= Max Beckmann Gesellschaft =

German artistic association

The Max Beckmann Gesellschaft (English: Max Beckmann Society) is an association dedicated to the promotion of research on the life and work of German painter Max Beckmann. It also includes the Max Beckmann Archive.

==History==
The society was founded in 1951, a few months after the artist's death, by his former student, the painter Theo Garve. It was first located in Murnau, then officially in Munich. Other founding members were Minna Beckmann-Tube, the artist's first wife, Peter Beckmann, his son, the art historian Erhard Göpel, who worked on the oeuvre catalog of Beckmann's paintings together with his wife Barbara, and Beckmann's patron Lilly von Schnitzler, as well as numerous other friends of the artist. The company was tacitly dissolved in 1984.

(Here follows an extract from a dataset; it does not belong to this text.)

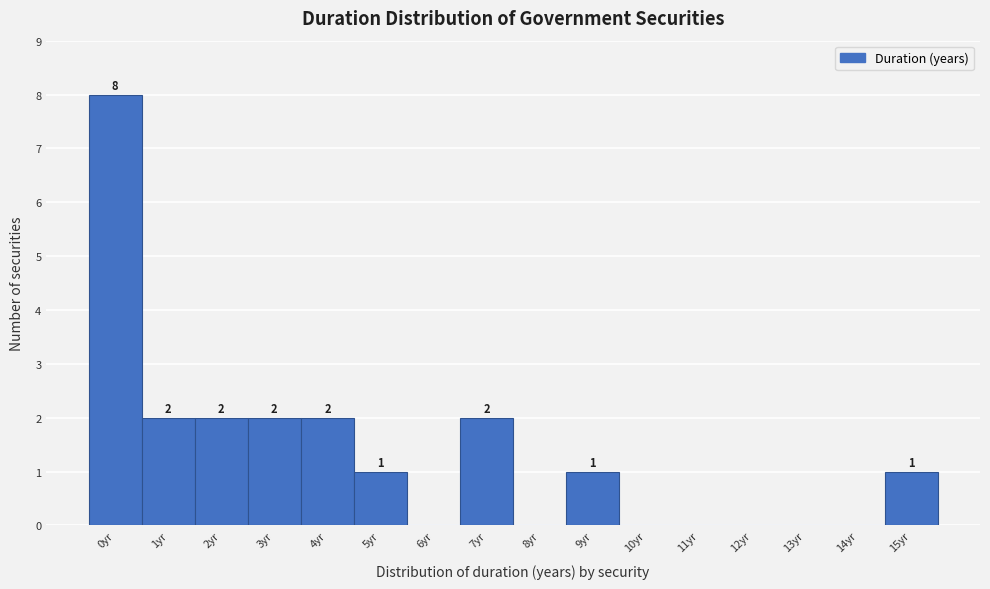

Reading left to right, what are all the values shown in this chart?

0yr=8	1yr=2	2yr=2	3yr=2	4yr=2	5yr=1	6yr=0	7yr=2	8yr=0	9yr=1	10yr=0	11yr=0	12yr=0	13yr=0	14yr=0	15yr=1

In 2005 it was re-established when the Friends of the Max Beckmann Archive, founded in 1996, were reorganized as the Max Beckmann Gesellschaft on the initiative of the art historian Christian Lenz.

==Purpose==
The society has set itself the goal of promoting the research into Max Beckmann life and work. The Max Beckmann Archive, headed by Christian Lenz, in the Bayerische Staatsgemäldesammlungen, at the Kunstareal in Munich, collects materials and documents, publishes an annual report and organizes lectures and exhibitions on the artist. Their annual reunion takes place on February 12, Max Beckmann's birthday, in the Neue Pinakothek in Munich.